These exposed copper stocks may increase in 2021 as tailwinds align, says Morgan Stanley

Shares exposed to copper could increase in 2021 and a buying opportunity could be on the way, analysts Morgan Stanley said on Monday.

Copper prices HG00,
+ 0.28%
accumulated at the end of last year and by 2021, reaching $ 3,696 per pound – the highest level since 2013, after falling to a four-year low in March 2020. Shares exposed to copper have enjoyed a recovery, but Morgan Stanley said there are still more to come.

Despite the average total shareholder return of almost 63% since the beginning of 2020, investment bank analysts said they continue to see a positive risk reward for shares exposed to copper.

They cited a number of headwinds, including an accelerated economic cycle and expected reflection, which “strongly favors copper”.

“As such, we claim that there is an additional 30% increase in current share prices, if spot prices persist until 2021,” they said in a note.

Read: Here is what is in store for industrial metals after the 2020 rally for steel, iron ore and copper

The role of copper in the global shift to a low-carbon economy was another reason to be positive. Its position as a key driver of the decarbonization and electrification transition provides a “compelling secular growth angle as investors’ focus on climate change continues to grow,” analysts said.

“In this context, we will use the potential volatility of the market around the Chinese New Year next month as a buying opportunity with a 2Q21 outlook in sight,” they added.

When it comes to the top elections for 2021, Morgan Stanley preferred mining and trading giant Glencore GLEN,
-1.09%,
common metal miner Lundin Mining LUN,
+ 1.18%,
and mining and metals company First Quantum FM,
-0.39%.

They said that despite last year’s strong gains, they still saw attractive opportunities because “a close fundamental picture is still stimulated by bullish macro-leaders.”
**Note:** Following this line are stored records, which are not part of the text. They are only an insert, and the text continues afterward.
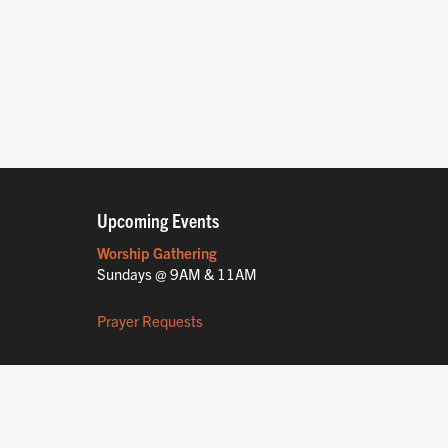
Upcoming Events
Worship Gathering
Sundays @ 9AM & 11AM
Prayer Requests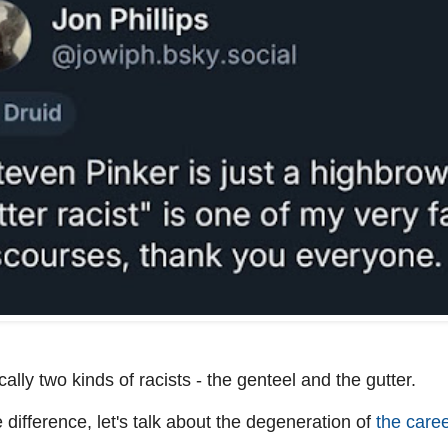
ally two kinds of racists - the genteel and the gutter.
he difference, let's talk about the degeneration of
the caree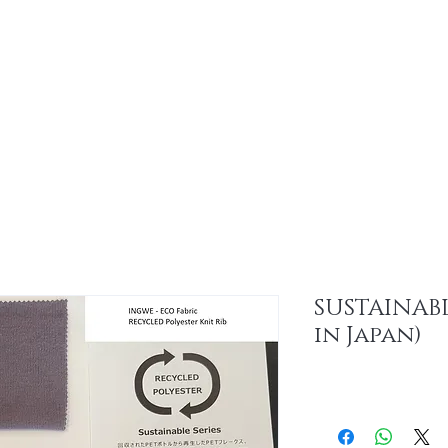
About
Sus
SUSTAINABL
in Japan)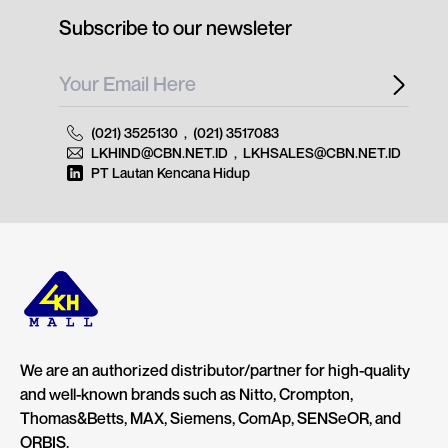
Subscribe to our newsleter
(021) 3525130
,
(021) 3517083
LKHIND@CBN.NET.ID
,
LKHSALES@CBN.NET.ID
PT Lautan Kencana Hidup
We are an authorized distributor/partner for high-quality
and well-known brands such as Nitto, Crompton,
Thomas&Betts, MAX, Siemens, ComAp, SENSeOR, and
ORBIS.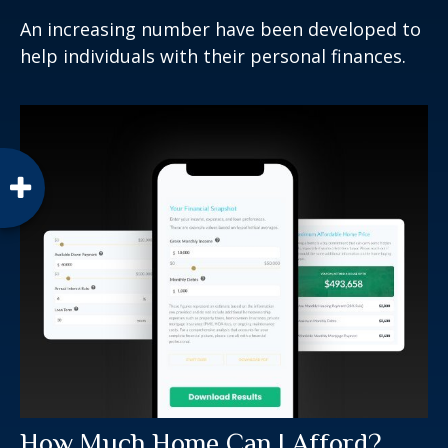
An increasing number have been developed to
help individuals with their personal finances.
How Much Home Can I Afford?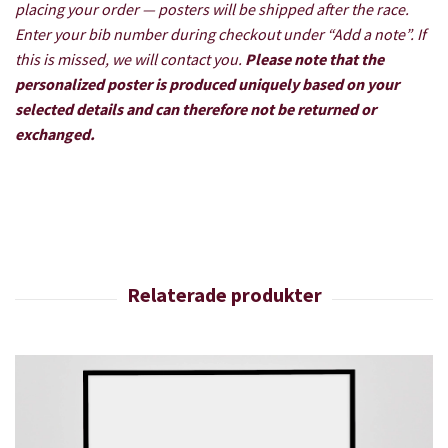
placing your order — posters will be shipped after the race.
Enter your bib number during checkout under “Add a note”. If
this is missed, we will contact you.
Please note that the
personalized poster is produced uniquely based on your
selected details and can therefore not be returned or
exchanged.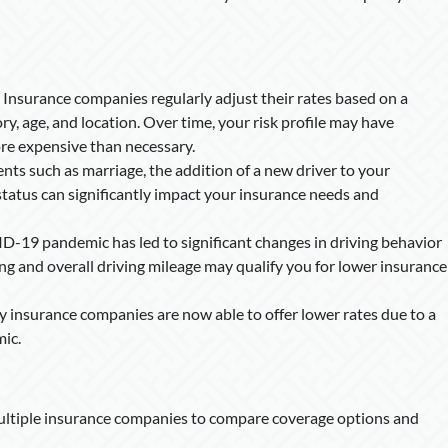
Insurance companies regularly adjust their rates based on a
tory, age, and location. Over time, your risk profile may have
re expensive than necessary.
ents such as marriage, the addition of a new driver to your
tatus can significantly impact your insurance needs and
-19 pandemic has led to significant changes in driving behavior
g and overall driving mileage may qualify you for lower insurance
insurance companies are now able to offer lower rates due to a
mic.
ltiple insurance companies to compare coverage options and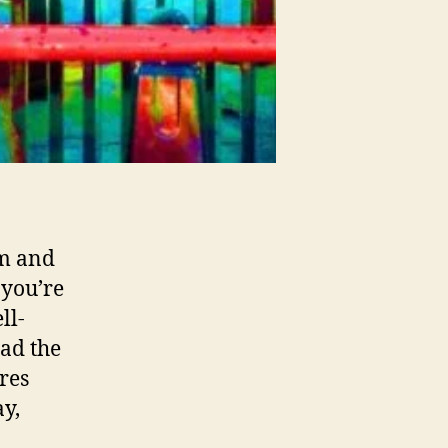
sm and
 you’re
ll-
ad the
res
y,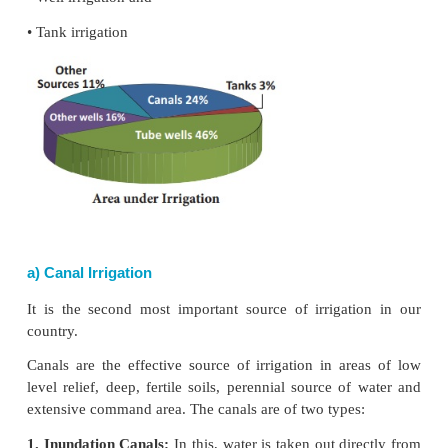
Sources of Irrigation
In India, different sources of irrigation are used
upon the topography, soils, rainfall, availability of
groundwater, nature of river (whether perennia
perennial), requirements of crops etc. The main 
irrigation used in different parts of the country are
• Canal irrigation
• Well irrigation and
• Tank irrigation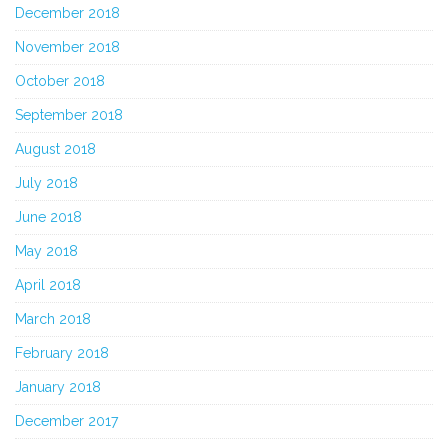
December 2018
November 2018
October 2018
September 2018
August 2018
July 2018
June 2018
May 2018
April 2018
March 2018
February 2018
January 2018
December 2017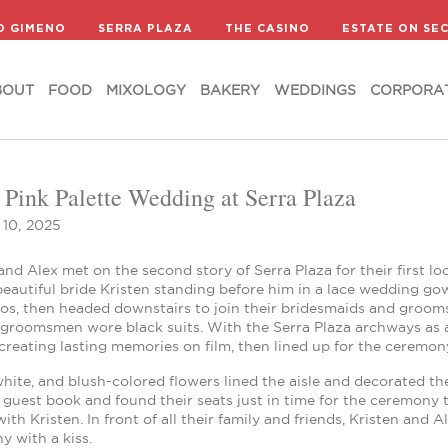
BOUT
FOOD
MIXOLOGY
BAKERY
WEDDINGS
CORPORA
D GIMENO
SERRA PLAZA
THE CASINO
ESTATE ON SE
BOUT
FOOD
MIXOLOGY
BAKERY
WEDDINGS
CORPORA
 Pink Palette Wedding at Serra Plaza
10, 2025
and Alex met on the second story of Serra Plaza for their first l
 beautiful bride Kristen standing before him in a lace wedding 
tos, then headed downstairs to join their bridesmaids and groom
 groomsmen wore black suits. With the Serra Plaza archways as a
reating lasting memories on film, then lined up for the ceremon
hite, and blush-colored flowers lined the aisle and decorated th
guest book and found their seats just in time for the ceremony 
ith Kristen. In front of all their family and friends, Kristen and
 with a kiss.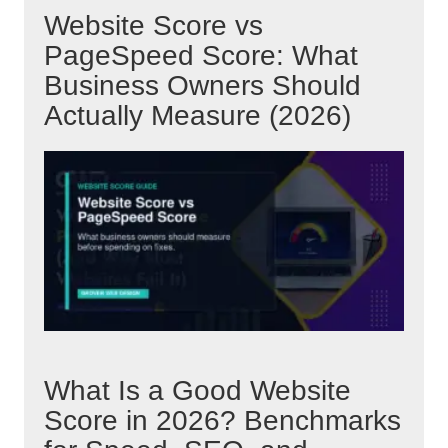
Website Score vs
PageSpeed Score: What
Business Owners Should
Actually Measure (2026)
What Is a Good Website
Score in 2026? Benchmarks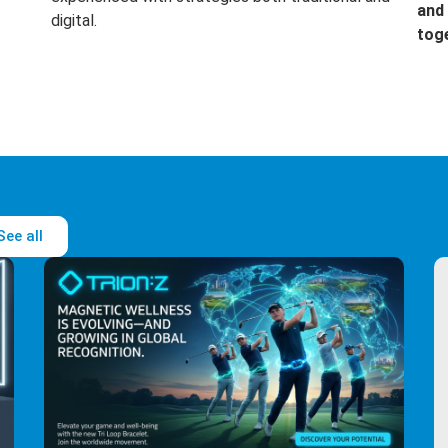
and 
digital.
tog
See all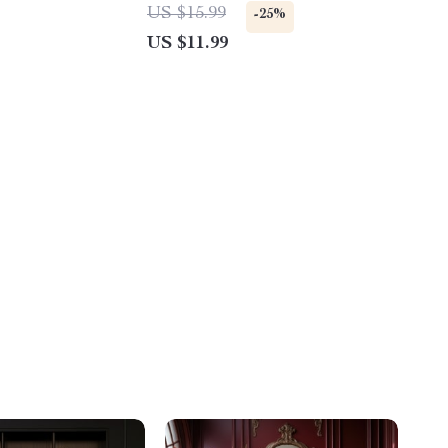
al Download |
Stories for Kindergarteners | Fun,
US $15.99
-25%
ty Support
Safe & Creative Storytelling Ideas
US $11.99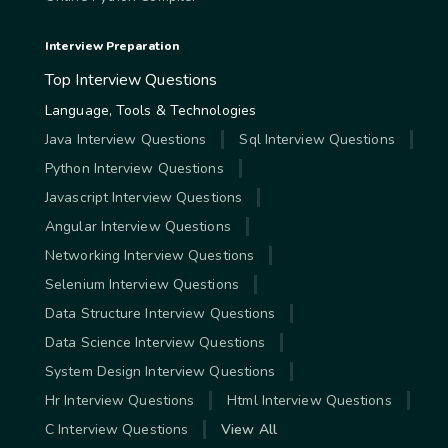
Interview Preparation
Top Interview Questions
Language, Tools & Technologies
Java Interview Questions
Sql Interview Questions
Python Interview Questions
Javascript Interview Questions
Angular Interview Questions
Networking Interview Questions
Selenium Interview Questions
Data Structure Interview Questions
Data Science Interview Questions
System Design Interview Questions
Hr Interview Questions
Html Interview Questions
C Interview Questions
View All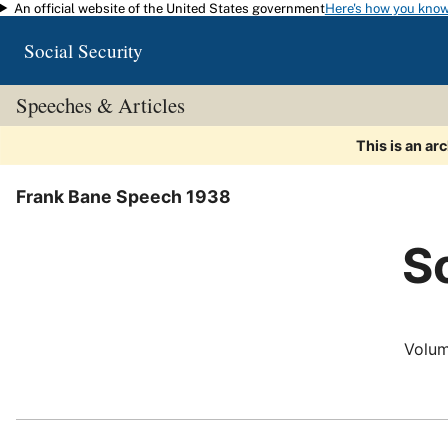
An official website of the United States government
Here's how you kno
Skip to main content
Social Security
Speeches & Articles
This is an ar
Frank Bane Speech 1938
So
Volum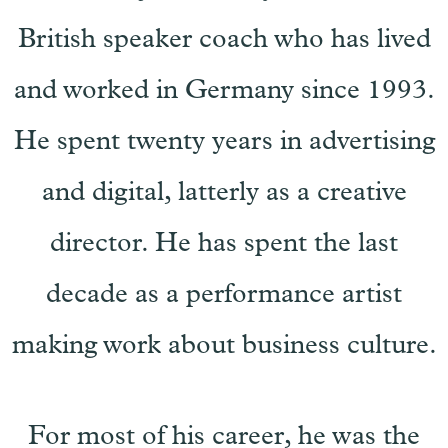
British speaker coach who has lived
and worked in Germany since 1993.
He spent twenty years in advertising
and digital, latterly as a creative
director. He has spent the last
decade as a performance artist
making work about business culture.
For most of his career, he was the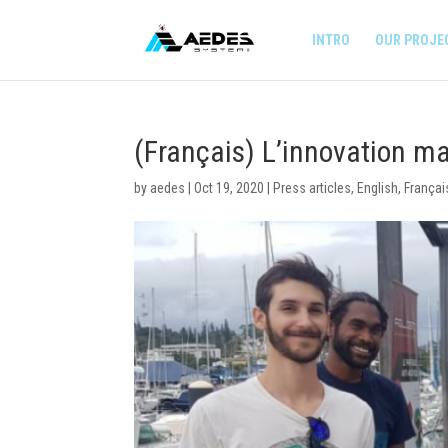
INTRO
OUR PROJE
(Français) L’innovation 
by
aedes
|
Oct 19, 2020
|
Press articles
,
English
,
Françai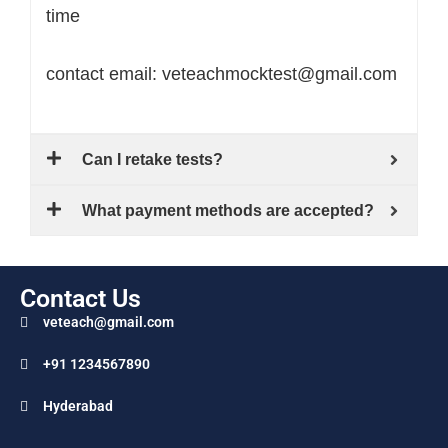
time
contact email: veteachmocktest@gmail.com
Can I retake tests?
What payment methods are accepted?
Contact Us
veteach@gmail.com
+91 1234567890
Hyderabad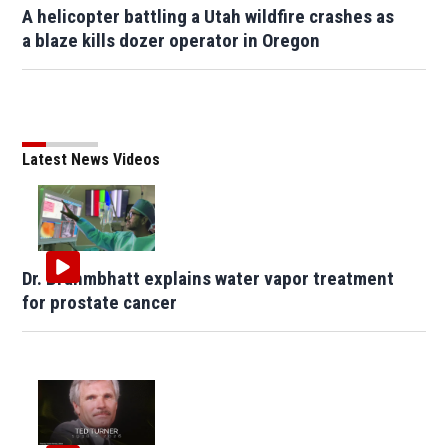
A helicopter battling a Utah wildfire crashes as
a blaze kills dozer operator in Oregon
Latest News Videos
Dr. Brahmbhatt explains water vapor treatment
for prostate cancer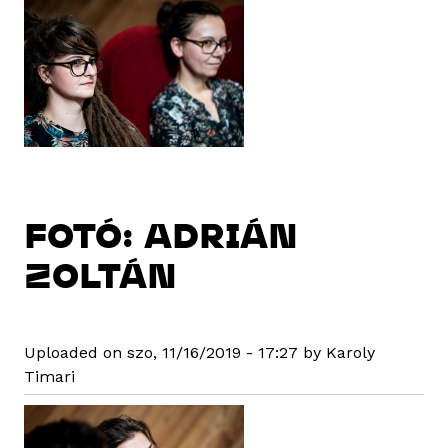
FOTÓ: ADRIÁN
ZOLTÁN
Uploaded on szo, 11/16/2019 - 17:27 by Karoly
Timari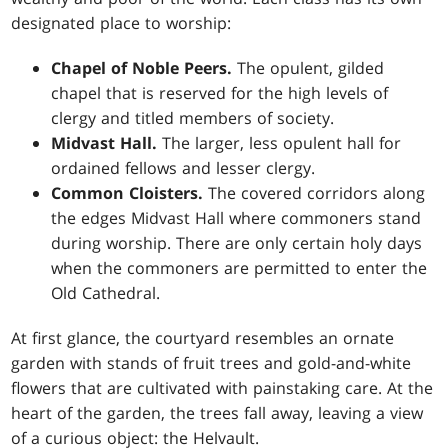
designated place to worship:
Chapel of Noble Peers.
The opulent, gilded
chapel that is reserved for the high levels of
clergy and titled members of society.
Midvast Hall.
The larger, less opulent hall for
ordained fellows and lesser clergy.
Common Cloisters.
The covered corridors along
the edges Midvast Hall where commoners stand
during worship. There are only certain holy days
when the commoners are permitted to enter the
Old Cathedral.
At first glance, the courtyard resembles an ornate
garden with stands of fruit trees and gold-and-white
flowers that are cultivated with painstaking care. At the
heart of the garden, the trees fall away, leaving a view
of a curious object: the Helvault.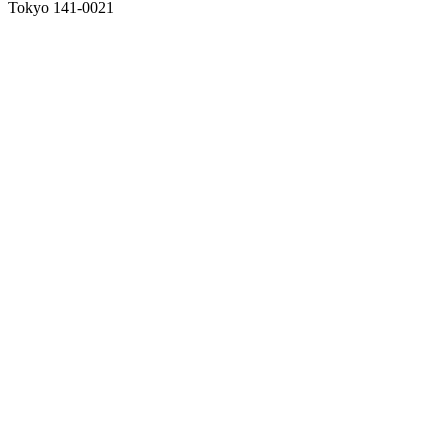
Tokyo 141-0021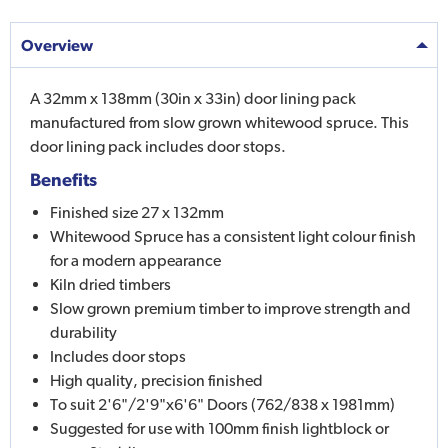
Overview
A 32mm x 138mm (30in x 33in) door lining pack
manufactured from slow grown whitewood spruce. This
door lining pack includes door stops.
Benefits
Finished size 27 x 132mm
Whitewood Spruce has a consistent light colour finish
for a modern appearance
Kiln dried timbers
Slow grown premium timber to improve strength and
durability
Includes door stops
High quality, precision finished
To suit 2'6"/2'9"x6'6" Doors (762/838 x 1981mm)
Suggested for use with 100mm finish lightblock or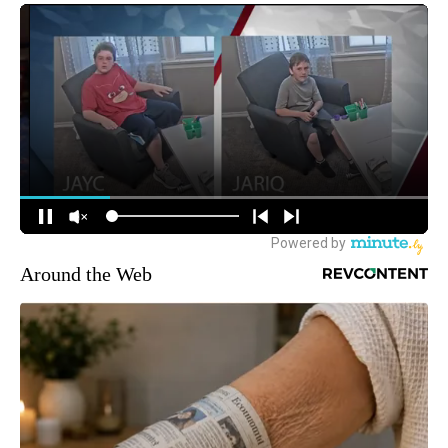
Around the Web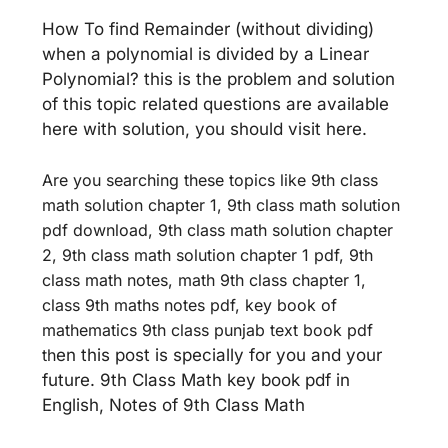
How To find Remainder (without dividing)
when a polynomial is divided by a Linear
Polynomial? this is the problem and solution
of this topic related questions are available
here with solution, you should visit here.
Are you searching these topics like 9th class
math solution chapter 1, 9th class math solution
pdf download, 9th class math solution chapter
2, 9th class math solution chapter 1 pdf, 9th
class math notes, math 9th class chapter 1,
class 9th maths notes pdf, key book of
mathematics 9th class punjab text book pdf
th
en this post is specially for you and your
future. 9th Class Math key book pdf in
English, Notes of 9th Class Math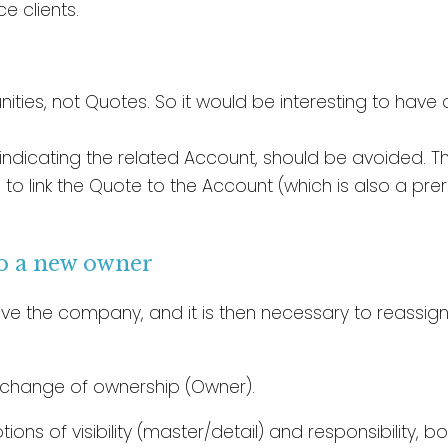
e clients.
ties, not Quotes. So it would be interesting to have 
ndicating the related Account, should be avoided. The
 to link the Quote to the Account (which is also a pr
to a new owner
ve the company, and it is then necessary to reassig
e change of ownership (Owner).
tions of visibility (master/detail) and responsibility,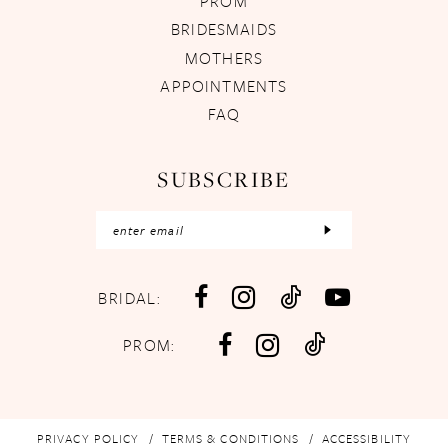
PROM
BRIDESMAIDS
MOTHERS
APPOINTMENTS
FAQ
SUBSCRIBE
BRIDAL:
PROM:
PRIVACY POLICY
TERMS & CONDITIONS
ACCESSIBILITY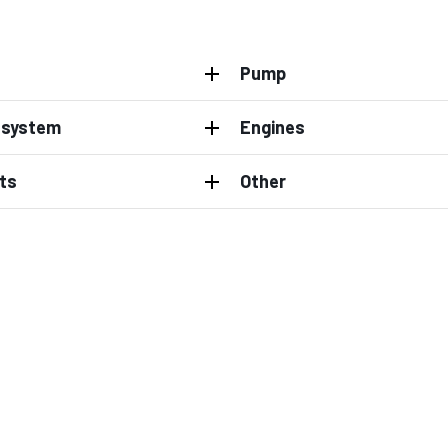
Pump
l system
Engines
ts
Other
According to analysts’ assessments using hypothetical fair values ​​and earnings in 2021 based on spot prices, Glencore shares rose 67%, Lundin 34% and First Quantum 31%. In the case of Morgan Stanley, with the bow of 4 USD per pound, those benefits increased to 93%, respectively 61% and 54% respectively.

Glencore, listed on the FTSE 100, has an attractive mix of commodities, with exposure to base metals and a compelling valuation, they said, valuing the overweight stock with a price target of 274 pence. Lundin has “the most compelling story of change” and a potential for reorientation, with an improved operational momentum that will continue in the first half of 2021 and a possible increase in dividends around the corner. First Quantum would also benefit from “extending the post-COVID copper demand recovery” and its proactive cash management.

Read: The commodity bull market? “This ship sailed,” says Goldman’s Currie

Glencore and Lundin are also trading at a significant discount, offering a valuation buffer “should metal prices eventually recede,” they said, while First Quantum also has “sufficient margin for valuation.” ”.

Analysts say risks are being created for Antofagasta ANTO,
+ 0.53%
and Boliden BOL,
+ 0.10%
– both had an equal share – before future revenues. Antofagasta could disappoint in terms of cash costs and 2021 capex guidance due to currency exchange winds and project revisions, while Boliden could raise its capex outlook on projects and “overwhelm special dividends”.